Quatro dias depois – 10 de setembro de 1979 -, desparecia
aquela criatura simpática, prestativa, criativa e modesta que, conforme sua
mulher, “gostava de andar de ônibus para anotar as conversas que ouvi durante
viagem e transformá-las em quadrinhas!”. Morreu às cinco horas da tarde,
sábado, dia de chuva, após cinco paradas cardíacas, na UTI do Hospital
Presidente, na avenida Nova Cantareira, São Paulo.

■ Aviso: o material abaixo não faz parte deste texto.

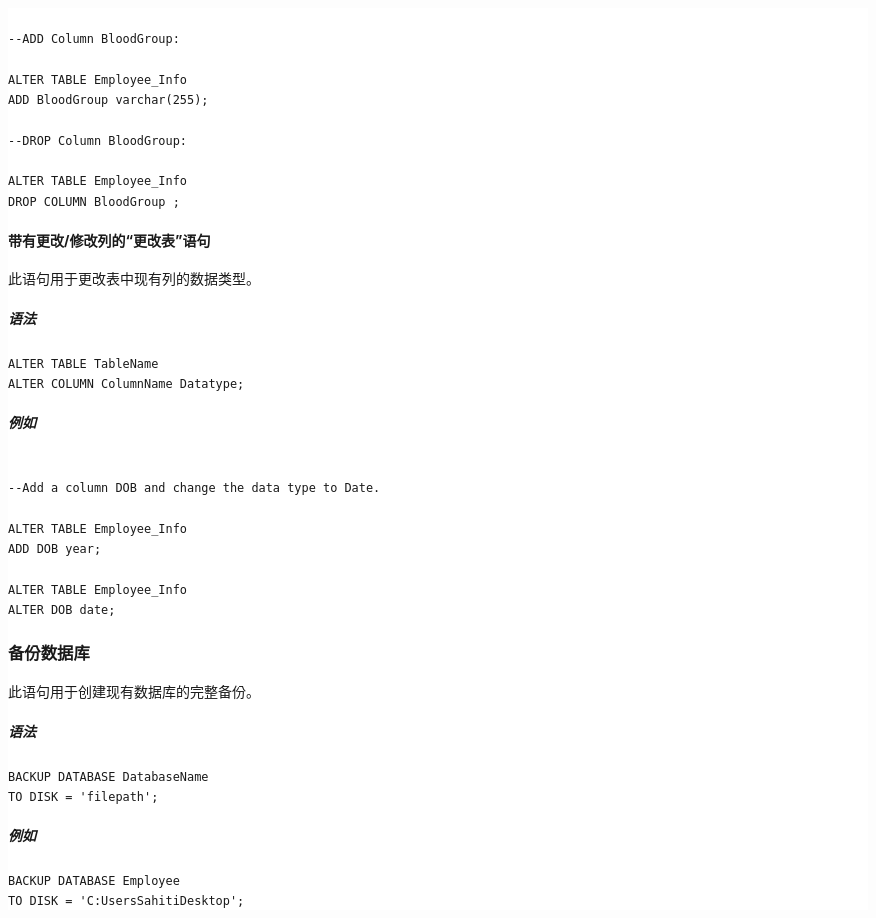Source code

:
 ```

--ADD Column BloodGroup:

ALTER TABLE Employee_Info
ADD BloodGroup varchar(255);

--DROP Column BloodGroup:

ALTER TABLE Employee_Info
DROP COLUMN BloodGroup ;

```

#### **带有更改/修改列的“更改表”语句**

此语句用于更改表中现有列的数据类型。

##### **语法**

```
ALTER TABLE TableName
ALTER COLUMN ColumnName Datatype;
```

##### **例如**

```

--Add a column DOB and change the data type to Date.

ALTER TABLE Employee_Info
ADD DOB year;

ALTER TABLE Employee_Info
ALTER DOB date;

```

### **备份数据库**

此语句用于创建现有数据库的完整备份。

##### **语法**

```
BACKUP DATABASE DatabaseName
TO DISK = 'filepath';
```

##### **例如**

```
BACKUP DATABASE Employee
TO DISK = 'C:UsersSahitiDesktop';

```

Soubemos do seu falecimento, no dia seguinte bem cedo. Fomos,
juntamente com João Pacífico, dos primeiros a chegar ao velório. Ao vê-lo
inerte no caixão, sentimos que estávamos sendo furtados também. Furtados de uma
das maiores figuras da música brasileira em todos os tempos. Aquilo que com nos
deparávamos representava o fim do ciclo mais nobre da poesia e da música
caipira em nosso país.
Publicado originalmente em FERRETE, JL. Capitão Furtado: viola
caipira ou sertaneja?. Rio de Janeiro: Funarte, Instituto Nacional de
Música, Divisão de Música Popular, 1985.